Il miglior giudizio politico su di lui l’ha dato una donna, e per giunta straniera, Margaret Tha­tcher, e vale la pena riportarlo per intero: «Sembra avesse una reale avversione per i princìpi, anzi la profonda convinzione che un uo­mo di princìpi fosse condannato a essere ridicolo. Vedeva la politi­ca come un generale del XVIII se­colo vedeva la guerra: un vasto e complesso scenario di manovre di parata per eserciti che non si sa­rebbero mai impegnati in com­battimento, ma avrebbero inve­ce dichiarato vittoria, capitolazio­ne o compromesso a seconda di ciò che dettava loro la forza appa­rente. Per poi collaborare nel ve­ro e proprio affare di dividersi le spoglie».

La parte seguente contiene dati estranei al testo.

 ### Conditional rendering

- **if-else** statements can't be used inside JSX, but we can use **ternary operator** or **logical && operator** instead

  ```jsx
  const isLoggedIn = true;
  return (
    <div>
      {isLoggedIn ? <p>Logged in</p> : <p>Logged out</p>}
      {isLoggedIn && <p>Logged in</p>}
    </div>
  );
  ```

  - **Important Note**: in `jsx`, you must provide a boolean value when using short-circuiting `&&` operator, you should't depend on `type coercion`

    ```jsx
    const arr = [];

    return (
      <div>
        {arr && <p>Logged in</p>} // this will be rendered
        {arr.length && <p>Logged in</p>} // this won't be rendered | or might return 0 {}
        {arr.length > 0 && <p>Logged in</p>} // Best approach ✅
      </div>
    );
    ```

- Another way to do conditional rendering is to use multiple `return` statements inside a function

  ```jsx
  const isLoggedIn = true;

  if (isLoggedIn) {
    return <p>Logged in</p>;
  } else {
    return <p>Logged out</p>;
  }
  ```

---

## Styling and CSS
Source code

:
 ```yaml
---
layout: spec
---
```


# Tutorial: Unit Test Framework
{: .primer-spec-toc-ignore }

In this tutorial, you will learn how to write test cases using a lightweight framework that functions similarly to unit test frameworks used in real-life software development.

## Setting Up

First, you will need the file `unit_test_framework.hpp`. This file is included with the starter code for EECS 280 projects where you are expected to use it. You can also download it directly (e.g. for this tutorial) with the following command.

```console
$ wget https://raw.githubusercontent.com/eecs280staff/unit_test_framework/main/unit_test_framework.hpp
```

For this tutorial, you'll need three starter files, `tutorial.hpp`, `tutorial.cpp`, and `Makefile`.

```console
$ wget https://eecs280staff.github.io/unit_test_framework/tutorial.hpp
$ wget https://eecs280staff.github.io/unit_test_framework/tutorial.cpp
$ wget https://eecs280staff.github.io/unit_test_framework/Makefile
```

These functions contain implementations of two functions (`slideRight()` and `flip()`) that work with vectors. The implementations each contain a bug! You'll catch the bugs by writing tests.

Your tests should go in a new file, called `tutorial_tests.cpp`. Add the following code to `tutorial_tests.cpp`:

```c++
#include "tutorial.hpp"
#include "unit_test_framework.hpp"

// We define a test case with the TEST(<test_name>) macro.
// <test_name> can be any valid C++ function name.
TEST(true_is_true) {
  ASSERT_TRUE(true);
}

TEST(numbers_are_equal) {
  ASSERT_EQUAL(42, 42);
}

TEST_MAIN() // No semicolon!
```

Andreotti non si è mai atteggia­to a statista: «La Storia è una cosa seria, io appartengo alla crona­ca » ha detto una volta e questo in una classe politica, e in una nazio­ne, va da sé, dove abbondano i millantatori, suona ancora più si­gnificativo. E ancora: «Non mi so­no mai considerato particolar­mente intelligente, ma certo, se mi guardo intorno, non è che mi veda circondato da geni». Pur non essendosi mai negato alla folla, pur godendo di grande popolarità, Andreotti ha sempre ispirato soggezione. Pur senza avere la fumosità cerimoniosa di un Aldo Moro, l’irruenza beffar­da di un Fanfani, l’ascetismo di un Berlinguer o la fisicità sangui­gna di un Craxi, da quel volto, da quelle orecchie e dall’ingobbi­mento delle spalle, dallo stesso in­cedere come se pattinasse, veni­va un che di curiale e al tempo stesso di libertino, una compas­sione temperata, come dire, da una sottile derisione.

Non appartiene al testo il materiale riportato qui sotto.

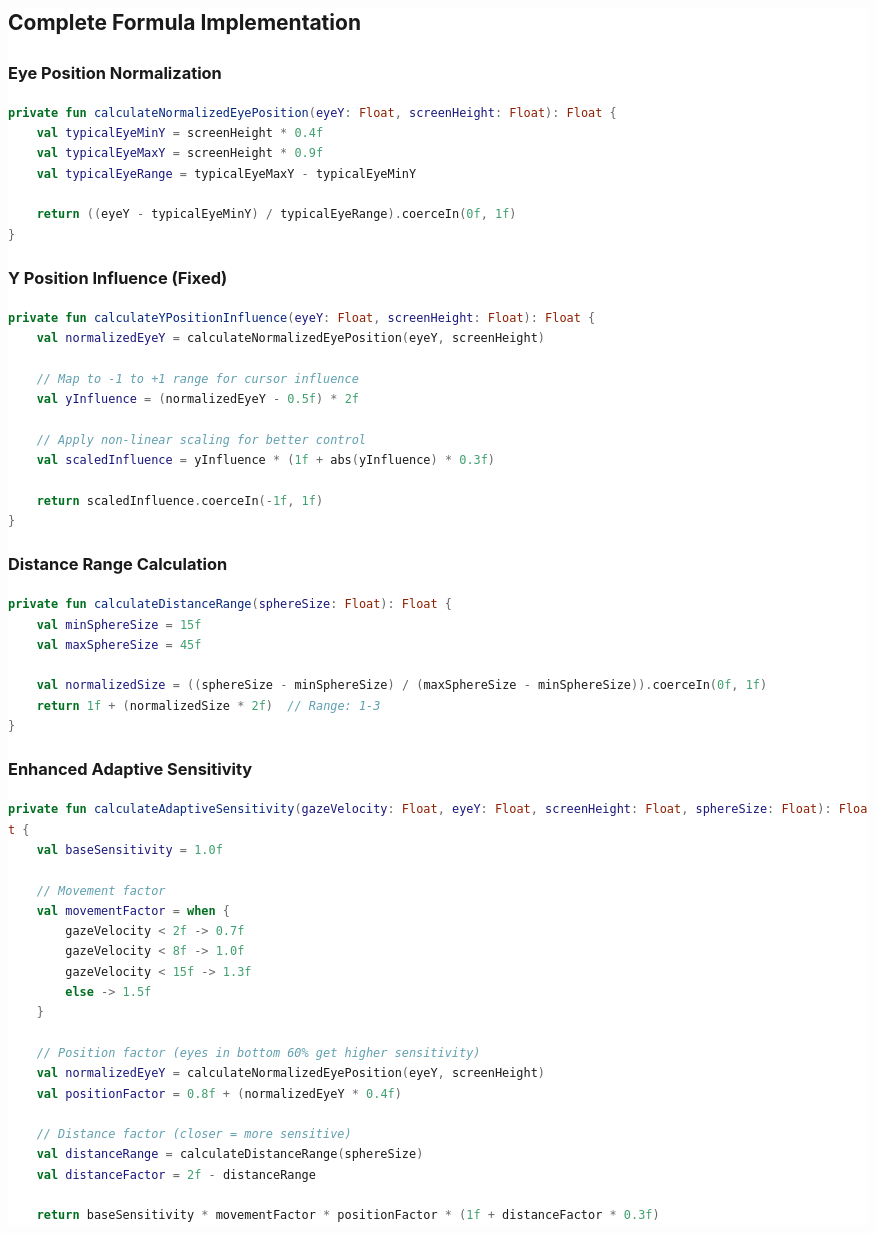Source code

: ## Complete Formula Implementation

### Eye Position Normalization
```kotlin
private fun calculateNormalizedEyePosition(eyeY: Float, screenHeight: Float): Float {
    val typicalEyeMinY = screenHeight * 0.4f
    val typicalEyeMaxY = screenHeight * 0.9f
    val typicalEyeRange = typicalEyeMaxY - typicalEyeMinY
    
    return ((eyeY - typicalEyeMinY) / typicalEyeRange).coerceIn(0f, 1f)
}
```

### Y Position Influence (Fixed)
```kotlin
private fun calculateYPositionInfluence(eyeY: Float, screenHeight: Float): Float {
    val normalizedEyeY = calculateNormalizedEyePosition(eyeY, screenHeight)
    
    // Map to -1 to +1 range for cursor influence
    val yInfluence = (normalizedEyeY - 0.5f) * 2f
    
    // Apply non-linear scaling for better control
    val scaledInfluence = yInfluence * (1f + abs(yInfluence) * 0.3f)
    
    return scaledInfluence.coerceIn(-1f, 1f)
}
```

### Distance Range Calculation
```kotlin
private fun calculateDistanceRange(sphereSize: Float): Float {
    val minSphereSize = 15f
    val maxSphereSize = 45f
    
    val normalizedSize = ((sphereSize - minSphereSize) / (maxSphereSize - minSphereSize)).coerceIn(0f, 1f)
    return 1f + (normalizedSize * 2f)  // Range: 1-3
}
```

### Enhanced Adaptive Sensitivity
```kotlin
private fun calculateAdaptiveSensitivity(gazeVelocity: Float, eyeY: Float, screenHeight: Float, sphereSize: Float): Float {
    val baseSensitivity = 1.0f
    
    // Movement factor
    val movementFactor = when {
        gazeVelocity < 2f -> 0.7f
        gazeVelocity < 8f -> 1.0f
        gazeVelocity < 15f -> 1.3f
        else -> 1.5f
    }
    
    // Position factor (eyes in bottom 60% get higher sensitivity)
    val normalizedEyeY = calculateNormalizedEyePosition(eyeY, screenHeight)
    val positionFactor = 0.8f + (normalizedEyeY * 0.4f)
    
    // Distance factor (closer = more sensitive)
    val distanceRange = calculateDistanceRange(sphereSize)
    val distanceFactor = 2f - distanceRange
    
    return baseSensitivity * movementFactor * positionFactor * (1f + distanceFactor * 0.3f)
```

In una delle sue ultime appari­zioni televisive, improvvisamen­te rimase immobile e senza repli­care alle domande della condut­trice. Essendo l’immobilità sem­pre stata una sua caratteristica, lì per lì nessuno ci fece caso, e ci vol­le un po’ per rendersi conto che Andreotti non era più compos sui . Venne data la pubblicità, la tra­smissione riprese senza di lui e poi, di lì a qualche minuto, il Divo Giulio rientrò in scena per scusar­si dell’imprevisto e rassicurare sulle sue condizioni di salute. Lo fece con la consueta impassibili­tà e allora ci venne il dubbio che, trasportato per un momento nel­­l’aldilà, avesse fatto a tempo a di­re a chi di dovere che preferiva an­cora «tirare a campare piuttosto che tirare le cuoia».

Ha scritto In­dro Montanelli che quando nel

dopoguerra Andreotti accompa­gnava in chiesa il suo maestro De Gasperi, mentre quest’ultimo parlava con Dio lui parlava con il prete. L’impressione è che in se­guito con «il principale» si sia in­staurato un colloquio.